## Data for review:
★ ★ ★ ★ ★
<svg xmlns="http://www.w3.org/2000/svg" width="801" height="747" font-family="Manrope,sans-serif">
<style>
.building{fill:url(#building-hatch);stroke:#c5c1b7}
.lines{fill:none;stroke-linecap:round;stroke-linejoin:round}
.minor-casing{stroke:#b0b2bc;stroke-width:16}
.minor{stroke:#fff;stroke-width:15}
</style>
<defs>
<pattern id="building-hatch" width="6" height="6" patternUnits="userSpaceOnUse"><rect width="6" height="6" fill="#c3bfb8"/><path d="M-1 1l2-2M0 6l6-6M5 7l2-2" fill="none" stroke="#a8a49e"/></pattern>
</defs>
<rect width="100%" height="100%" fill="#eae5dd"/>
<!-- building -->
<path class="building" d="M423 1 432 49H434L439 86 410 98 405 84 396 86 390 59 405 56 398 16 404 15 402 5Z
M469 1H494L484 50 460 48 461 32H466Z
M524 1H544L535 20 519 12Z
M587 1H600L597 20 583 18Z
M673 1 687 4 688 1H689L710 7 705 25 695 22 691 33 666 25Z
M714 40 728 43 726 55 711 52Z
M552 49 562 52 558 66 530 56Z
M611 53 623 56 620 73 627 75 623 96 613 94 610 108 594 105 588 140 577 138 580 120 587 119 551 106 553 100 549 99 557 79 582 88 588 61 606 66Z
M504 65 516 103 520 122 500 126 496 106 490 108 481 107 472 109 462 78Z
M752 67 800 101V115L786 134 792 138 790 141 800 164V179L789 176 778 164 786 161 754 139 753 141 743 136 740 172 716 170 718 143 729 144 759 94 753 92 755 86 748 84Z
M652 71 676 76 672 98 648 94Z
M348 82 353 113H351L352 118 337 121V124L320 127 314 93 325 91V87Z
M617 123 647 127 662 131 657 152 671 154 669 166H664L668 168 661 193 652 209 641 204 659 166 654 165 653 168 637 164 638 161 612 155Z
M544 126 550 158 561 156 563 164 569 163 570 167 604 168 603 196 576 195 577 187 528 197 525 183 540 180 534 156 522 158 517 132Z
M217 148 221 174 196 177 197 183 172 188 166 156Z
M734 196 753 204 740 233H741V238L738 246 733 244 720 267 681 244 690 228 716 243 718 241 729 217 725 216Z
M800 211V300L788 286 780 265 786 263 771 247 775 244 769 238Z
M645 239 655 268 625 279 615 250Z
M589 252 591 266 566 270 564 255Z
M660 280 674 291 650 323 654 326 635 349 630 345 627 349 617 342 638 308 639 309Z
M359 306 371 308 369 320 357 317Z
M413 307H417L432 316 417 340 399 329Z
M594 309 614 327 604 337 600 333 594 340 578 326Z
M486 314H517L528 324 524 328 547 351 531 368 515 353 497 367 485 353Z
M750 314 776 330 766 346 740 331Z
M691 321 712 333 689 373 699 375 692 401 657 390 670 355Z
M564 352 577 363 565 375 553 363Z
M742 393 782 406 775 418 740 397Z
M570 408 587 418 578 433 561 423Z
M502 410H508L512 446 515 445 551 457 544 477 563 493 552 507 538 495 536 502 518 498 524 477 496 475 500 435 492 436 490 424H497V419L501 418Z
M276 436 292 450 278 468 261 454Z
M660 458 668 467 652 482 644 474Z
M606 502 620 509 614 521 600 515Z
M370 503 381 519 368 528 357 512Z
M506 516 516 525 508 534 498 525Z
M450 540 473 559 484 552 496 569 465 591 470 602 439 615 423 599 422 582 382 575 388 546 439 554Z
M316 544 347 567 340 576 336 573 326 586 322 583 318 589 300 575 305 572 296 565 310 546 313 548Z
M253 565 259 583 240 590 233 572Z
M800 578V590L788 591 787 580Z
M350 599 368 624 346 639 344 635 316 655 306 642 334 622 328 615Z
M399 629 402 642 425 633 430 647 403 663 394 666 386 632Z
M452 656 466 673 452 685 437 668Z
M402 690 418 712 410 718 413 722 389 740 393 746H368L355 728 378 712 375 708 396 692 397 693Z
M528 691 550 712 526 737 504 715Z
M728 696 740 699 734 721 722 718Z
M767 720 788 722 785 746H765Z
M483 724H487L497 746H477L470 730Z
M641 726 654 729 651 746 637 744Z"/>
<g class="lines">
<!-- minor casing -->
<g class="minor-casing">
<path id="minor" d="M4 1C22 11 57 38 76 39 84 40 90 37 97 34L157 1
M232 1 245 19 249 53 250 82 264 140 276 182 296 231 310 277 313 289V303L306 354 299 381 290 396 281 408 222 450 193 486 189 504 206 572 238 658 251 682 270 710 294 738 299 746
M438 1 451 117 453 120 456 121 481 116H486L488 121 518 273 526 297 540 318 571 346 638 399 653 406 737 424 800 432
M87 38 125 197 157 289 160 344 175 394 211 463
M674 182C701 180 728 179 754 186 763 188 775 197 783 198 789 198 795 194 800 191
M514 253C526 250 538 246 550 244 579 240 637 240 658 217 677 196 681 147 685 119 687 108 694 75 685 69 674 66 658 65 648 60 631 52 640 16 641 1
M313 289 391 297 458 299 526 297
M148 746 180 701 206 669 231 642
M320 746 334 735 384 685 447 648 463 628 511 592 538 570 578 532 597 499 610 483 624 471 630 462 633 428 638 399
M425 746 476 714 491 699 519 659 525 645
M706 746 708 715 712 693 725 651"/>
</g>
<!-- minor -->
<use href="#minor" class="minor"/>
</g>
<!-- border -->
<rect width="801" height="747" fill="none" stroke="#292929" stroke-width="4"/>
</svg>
★ ★ ★ ★ ★
## Task requirements:
Every line holding the word "lines" should be copied out of the material.

## Answer to this task:
.lines{fill:none;stroke-linecap:round;stroke-linejoin:round}
<g class="lines">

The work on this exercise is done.